As the next round of culling nears he is most worried about people welfare.  

The Wobbens don’t want to witness the coming slaughter so will quit the farm for a month over March and April.

“When I go, the staff will have to load them while we leave the farm,” he says.

Meantime, everyone is feeling the strain, even their three sons and partners. 

If anyone tries to forget the disease they have only to wander into the yard where contractors from the M Bovis Programme are washing down. 

Wobben calls the team in white overalls the Star Trekers – intruders into what now feels like an alien environment.

The Ministry for Primary Industries and programme partners say any animals linked to the farm had to be destroyed because of the presence of antibodies.

He doesn’t dispute his stock had antibodies.

“But they never found a cow that was actually infected. Every time we had a sick cow we would ring the vet and it would be tested – nothing, nothing.”

Out in the paddocks he’s shaking, near tears at the unfairness of it all. 

“When you walk through here … beautiful … there’s nothing wrong with these cows.” 

Voice shaking, he says “I’ve had no sick cows … they haven’t found a trace either.” 

Pointing out a favourite Holstein Red he gestures to the horizon and says it took him 30 years “to get a picture like this”.

The farm hadn’t taken in stock since February 2015 when a line of 41 reject export heifers, from 20 farms, was bought from an export company.

Wobben thinks that could be the trace, if there was one.

“But MPI say it can’t be – they say the bacteria has been in New Zealand only since December 2015.”

He regrets buying the reject line and wouldn’t do it again but he gave the Bovis Programme all the consignment details consignment, including herd origin and Nait participant code.

“It took them six weeks to even chase a participant code. And it only takes five minutes to go to LIC to get the data on where those farms are. They’ve got a Biosecurity Act to do that – and it still took weeks.”

It also took an age to get test results after culling. In mid-February he was still waiting for results from the November slaughter.

Wobben is pressing MPI for on-the-hook testing of every cow that goes to the works. He’s told that only a sample, perhaps every third load, get that treatment.

But this is more than a dispute about M bovis, he says. 

It’s about family and being treated by authorities with respect rather than as a criminal. 

At times lately he’s felt completely marginalised, as if he has a deadly disease himself.

Other farmers haven’t always been sympathetic. 

While some neighbours wished the family well, some of their strongest support was from nearly lifestyle-blockers, he says.

He admits he’s had difficult legal issues with agencies and other farmers in the past but says this one is something quite different again. One that is out of his control.

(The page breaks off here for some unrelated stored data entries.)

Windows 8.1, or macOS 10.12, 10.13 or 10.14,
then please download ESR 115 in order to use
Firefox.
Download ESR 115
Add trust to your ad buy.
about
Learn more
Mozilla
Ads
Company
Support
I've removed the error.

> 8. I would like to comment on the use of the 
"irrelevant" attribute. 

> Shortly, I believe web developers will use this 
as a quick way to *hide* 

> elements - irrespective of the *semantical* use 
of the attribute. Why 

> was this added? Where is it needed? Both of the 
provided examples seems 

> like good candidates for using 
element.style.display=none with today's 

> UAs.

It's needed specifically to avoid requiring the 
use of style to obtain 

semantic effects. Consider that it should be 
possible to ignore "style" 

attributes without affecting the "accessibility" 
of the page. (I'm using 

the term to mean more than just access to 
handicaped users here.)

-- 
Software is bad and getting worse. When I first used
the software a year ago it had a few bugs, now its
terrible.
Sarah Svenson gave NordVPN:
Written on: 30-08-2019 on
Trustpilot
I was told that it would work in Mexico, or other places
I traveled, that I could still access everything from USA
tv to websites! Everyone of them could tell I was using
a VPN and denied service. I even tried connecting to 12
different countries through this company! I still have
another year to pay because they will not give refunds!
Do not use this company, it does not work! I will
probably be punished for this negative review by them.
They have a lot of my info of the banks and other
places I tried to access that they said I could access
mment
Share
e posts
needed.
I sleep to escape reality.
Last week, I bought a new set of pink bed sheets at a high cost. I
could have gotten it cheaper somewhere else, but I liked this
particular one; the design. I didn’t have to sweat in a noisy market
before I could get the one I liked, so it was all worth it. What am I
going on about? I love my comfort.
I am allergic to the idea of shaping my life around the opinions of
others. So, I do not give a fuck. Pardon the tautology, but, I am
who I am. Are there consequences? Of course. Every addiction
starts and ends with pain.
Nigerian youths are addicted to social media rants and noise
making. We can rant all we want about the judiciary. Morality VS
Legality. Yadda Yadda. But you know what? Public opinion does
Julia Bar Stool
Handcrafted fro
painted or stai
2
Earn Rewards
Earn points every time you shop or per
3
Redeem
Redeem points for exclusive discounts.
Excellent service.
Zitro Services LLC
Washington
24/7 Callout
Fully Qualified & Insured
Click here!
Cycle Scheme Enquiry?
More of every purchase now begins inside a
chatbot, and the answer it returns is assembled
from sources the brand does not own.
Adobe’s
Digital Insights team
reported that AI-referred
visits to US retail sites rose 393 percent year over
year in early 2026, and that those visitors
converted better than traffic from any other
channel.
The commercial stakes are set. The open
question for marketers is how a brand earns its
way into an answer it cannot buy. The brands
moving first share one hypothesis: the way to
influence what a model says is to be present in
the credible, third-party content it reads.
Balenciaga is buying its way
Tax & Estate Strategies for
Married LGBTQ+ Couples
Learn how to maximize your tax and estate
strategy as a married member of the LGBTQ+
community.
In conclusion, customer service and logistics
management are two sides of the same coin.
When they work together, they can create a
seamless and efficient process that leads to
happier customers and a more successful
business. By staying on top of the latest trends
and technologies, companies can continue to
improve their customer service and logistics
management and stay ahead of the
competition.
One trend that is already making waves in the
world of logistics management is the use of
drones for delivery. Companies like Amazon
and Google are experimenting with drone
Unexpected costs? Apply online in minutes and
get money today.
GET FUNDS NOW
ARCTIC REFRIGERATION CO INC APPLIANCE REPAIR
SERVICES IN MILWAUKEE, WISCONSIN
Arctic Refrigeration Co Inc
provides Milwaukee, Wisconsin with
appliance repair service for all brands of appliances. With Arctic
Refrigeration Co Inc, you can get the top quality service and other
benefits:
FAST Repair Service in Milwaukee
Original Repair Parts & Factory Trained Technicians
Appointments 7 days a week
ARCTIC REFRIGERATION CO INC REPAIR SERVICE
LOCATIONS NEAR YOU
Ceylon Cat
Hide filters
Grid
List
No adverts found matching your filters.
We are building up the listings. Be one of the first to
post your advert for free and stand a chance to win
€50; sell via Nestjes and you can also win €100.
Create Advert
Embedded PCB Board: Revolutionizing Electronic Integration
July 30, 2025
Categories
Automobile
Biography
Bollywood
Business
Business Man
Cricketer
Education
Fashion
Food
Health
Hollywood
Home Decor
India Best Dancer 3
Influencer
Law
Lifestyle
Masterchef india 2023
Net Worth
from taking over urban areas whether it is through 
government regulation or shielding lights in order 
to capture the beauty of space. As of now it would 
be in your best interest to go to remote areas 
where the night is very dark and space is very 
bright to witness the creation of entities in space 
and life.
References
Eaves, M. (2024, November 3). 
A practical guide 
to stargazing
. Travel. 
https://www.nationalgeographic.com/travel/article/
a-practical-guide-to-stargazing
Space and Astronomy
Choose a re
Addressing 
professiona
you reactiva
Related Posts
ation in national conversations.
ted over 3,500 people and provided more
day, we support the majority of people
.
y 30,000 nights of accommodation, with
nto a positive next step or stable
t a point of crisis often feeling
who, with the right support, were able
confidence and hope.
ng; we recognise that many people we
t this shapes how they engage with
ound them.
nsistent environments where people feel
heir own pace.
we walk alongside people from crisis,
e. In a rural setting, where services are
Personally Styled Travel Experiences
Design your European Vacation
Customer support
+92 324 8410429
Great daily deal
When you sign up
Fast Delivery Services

He has had four ICP managers (M bovis response case officers) since it all started but says the problem is mostly that they lacked the farming skills and knowledge to understand his situation.

He admits to getting seriously angry at various M bovis officials, though he never physically threatened anyone, he says.

Last winter, their contract milker, Arno Luton, barricaded his farm gate stopping a planned cull of his in-calf heifers.

MPI said the animals had M bovis antibodies but Arno and the Wobbens argue they were disease-free and question the timing of the cull, just six weeks from calving. After a flurry of media attention, the stock did not go away. The cows were milked for the rest of the season.

Wobben believes MPI misled him. 

“First they said we would be able to calve them and milk them through the season but a month later they gave us an instant cull notice – saying the cows were going away in two days.”

Initially, MPI organised stock consignments from the farm to meat processors but Wobben says there was no way he was going to let MPI sort things again after hearing the story of nearby dairy farmers Duncan and Amanda Ferguson whose stock went to Blenheim after MPI promised the animals would be sent to a local, same-day kill.

Not trusting MPI he has organised the stock consignments himself.

And there is a bright side to all the distress. 

The family is planning for the arrival of thousands of replacement animals, working to source Holstein Friesians from around the country. For the Wobbens life can and must go on.